The “Monster-fish” series follows the National Geographic “Megafishes Project” which is a three-year effort to document the 20-some species of freshwater fish at least 6.5 feet in length or 220 pounds in weight. These fish are losing the fight for survival as pollution, over-fishing and construction threaten the rivers and lakes they call home. The project spans six continents and encompasses expeditions to study 14 of Earth’s most diverse freshwater ecosystems and ecological treasures. Zeb Hogan and his National Geographic team will gather information about the life history, population status, geographic range and grades associated to each focal species. One of these target species is the spoonbill or paddle-fish, which are abundantly found at the Mermet Springs quarry in Illinois.
Spoonbills are a prehistoric throwback that have huge mouths and are known to grow larger than six feet in length. Mermet Springs protects all of its fish and prohibits fishing, thus the spoonbill have thrived within the beautiful 8.5-acre, spring-fed quarry.

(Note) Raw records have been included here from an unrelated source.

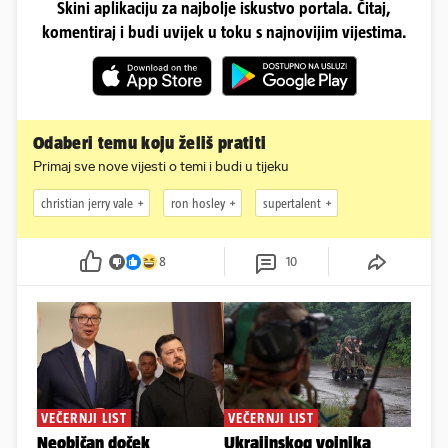
Skini aplikaciju za najbolje iskustvo portala. Čitaj,
komentiraj i budi uvijek u toku s najnovijim vijestima.
Odaberi temu koju želiš pratiti
Primaj sve nove vijesti o temi i budi u tijeku
christian jerry vale
ron hosley
supertalent
8
10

Glen Faith, owner and manager of Mermet Springs said “We are ecstatic that National Geographic has chosen Mermet Springs as a location to film its “Monster-fish” series. We have given thousands of divers a chance to see and swim with the paddlefish. Most people would never have an opportunity to see a paddlefish as they live in the murky rivers and only a few fisherman or people at aquariums get to see them. At our facility, people are able to photograph them and see them in their natural environment. Swimming beside a paddlefish and watching them open their huge mouths and feed is truly an incredible experience.”